In Vietnam, I was expecting lime to be the default sour fruit juice for cooking but, in Saigon, we found mounds of calamansi in the market and, at a cooking class, we used calamansi juice instead of lime juice. I would learn later that calamansi also grows, and is used for cooking, in Indonesia, Malaysia, China and Taiwan.
Is calamansi known by other names?
Calamansi is the Anglicized version of kalamansi, the Filipino name for the fruit. Another local name for the fruit is kalamunding from which calamondin was derived. When Andrew Zimmern traveled to the Philippines more than a decade ago to shoot an episode of Bizarre Foods, he referred to calamansi as calamondin, a name used during the American colonial period.
The word calamondin is hardly ever used in the Philippines today. But in countries where calamansi extract is imported from the Philippines, other names include Philippine lime and Philippine lemon.
What does calamansi look, taste and smell like?
Calamansi is a shrub that rarely grows taller than six feet. The calamansi flowers closely resemble the flowers of lime and kaffir lime.
Calamansi is a small fruit the diameter ranging from an less than an inch to almost two inches. Before ripening, the skin is green and sometimes bumpy. When allowed to mature, the color turns a deep orange. Unless grown as ornament (it is grown as an ornamental plant in some parts of the works including Florida), calamansi is harvested before it ripens. That’s the ideal stage to get juice with the perfect tang.
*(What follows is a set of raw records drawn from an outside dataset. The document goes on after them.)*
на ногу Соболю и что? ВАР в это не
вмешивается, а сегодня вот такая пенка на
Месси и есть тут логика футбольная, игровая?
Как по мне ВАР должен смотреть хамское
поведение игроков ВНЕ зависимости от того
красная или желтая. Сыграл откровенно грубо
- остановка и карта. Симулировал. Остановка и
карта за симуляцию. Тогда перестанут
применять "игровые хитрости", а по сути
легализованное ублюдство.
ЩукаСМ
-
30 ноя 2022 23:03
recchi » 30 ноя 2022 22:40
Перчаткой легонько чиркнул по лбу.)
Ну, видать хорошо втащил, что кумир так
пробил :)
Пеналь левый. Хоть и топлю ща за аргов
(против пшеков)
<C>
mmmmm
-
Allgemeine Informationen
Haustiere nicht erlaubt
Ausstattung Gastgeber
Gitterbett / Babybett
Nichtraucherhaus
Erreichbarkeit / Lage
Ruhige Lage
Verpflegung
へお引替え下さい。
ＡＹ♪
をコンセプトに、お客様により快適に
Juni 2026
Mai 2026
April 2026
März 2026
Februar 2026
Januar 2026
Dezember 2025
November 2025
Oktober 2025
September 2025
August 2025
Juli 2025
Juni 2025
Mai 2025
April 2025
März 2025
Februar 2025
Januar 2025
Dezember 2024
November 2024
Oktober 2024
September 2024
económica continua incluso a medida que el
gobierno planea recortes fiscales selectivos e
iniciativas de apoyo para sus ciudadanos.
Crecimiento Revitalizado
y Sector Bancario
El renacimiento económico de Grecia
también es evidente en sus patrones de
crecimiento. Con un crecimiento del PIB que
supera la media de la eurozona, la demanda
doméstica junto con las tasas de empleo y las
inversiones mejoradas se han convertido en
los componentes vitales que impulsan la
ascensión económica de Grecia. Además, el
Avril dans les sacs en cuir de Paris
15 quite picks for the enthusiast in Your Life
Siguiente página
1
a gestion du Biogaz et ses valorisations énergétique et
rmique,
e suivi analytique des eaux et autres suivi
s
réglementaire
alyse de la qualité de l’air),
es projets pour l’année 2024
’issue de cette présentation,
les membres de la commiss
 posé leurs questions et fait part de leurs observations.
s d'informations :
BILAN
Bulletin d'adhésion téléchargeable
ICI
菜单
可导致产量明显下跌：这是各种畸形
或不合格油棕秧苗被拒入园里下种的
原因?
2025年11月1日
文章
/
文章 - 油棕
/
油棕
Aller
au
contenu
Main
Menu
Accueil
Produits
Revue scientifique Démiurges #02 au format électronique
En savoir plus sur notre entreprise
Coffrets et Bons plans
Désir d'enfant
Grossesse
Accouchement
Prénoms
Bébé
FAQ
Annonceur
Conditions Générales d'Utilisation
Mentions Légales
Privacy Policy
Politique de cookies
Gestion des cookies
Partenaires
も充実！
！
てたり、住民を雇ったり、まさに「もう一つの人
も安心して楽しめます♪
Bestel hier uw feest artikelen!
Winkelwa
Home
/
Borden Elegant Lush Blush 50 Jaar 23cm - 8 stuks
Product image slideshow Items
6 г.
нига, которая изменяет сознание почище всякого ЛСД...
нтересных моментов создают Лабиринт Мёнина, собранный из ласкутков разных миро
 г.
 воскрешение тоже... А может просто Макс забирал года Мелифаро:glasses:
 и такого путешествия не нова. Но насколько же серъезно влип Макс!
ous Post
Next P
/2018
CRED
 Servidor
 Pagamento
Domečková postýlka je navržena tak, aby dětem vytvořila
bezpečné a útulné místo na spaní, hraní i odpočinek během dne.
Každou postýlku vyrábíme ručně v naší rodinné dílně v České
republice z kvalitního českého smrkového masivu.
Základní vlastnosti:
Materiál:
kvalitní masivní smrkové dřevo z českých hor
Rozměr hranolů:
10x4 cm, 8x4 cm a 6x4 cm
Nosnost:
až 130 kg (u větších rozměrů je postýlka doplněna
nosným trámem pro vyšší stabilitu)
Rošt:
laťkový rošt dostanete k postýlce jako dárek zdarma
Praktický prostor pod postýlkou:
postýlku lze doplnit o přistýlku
The skin of the calamansi, so thin that the fruits have to be picked by hand lest the skin breaks, covers a golden pulp. The juice is the same color, golden to yellow orange, more tart than lemon juice but not as aromartic as lime juice.
How is calamansi used in cooking?
The skin is very thin and difficult to grate to get zest. The juice is the truly important part of the calamansi. To extract the juice, the fruit is cut into halves and squeezed. It is used as preservative, seasoning, dipping and for making hot and cold drinks.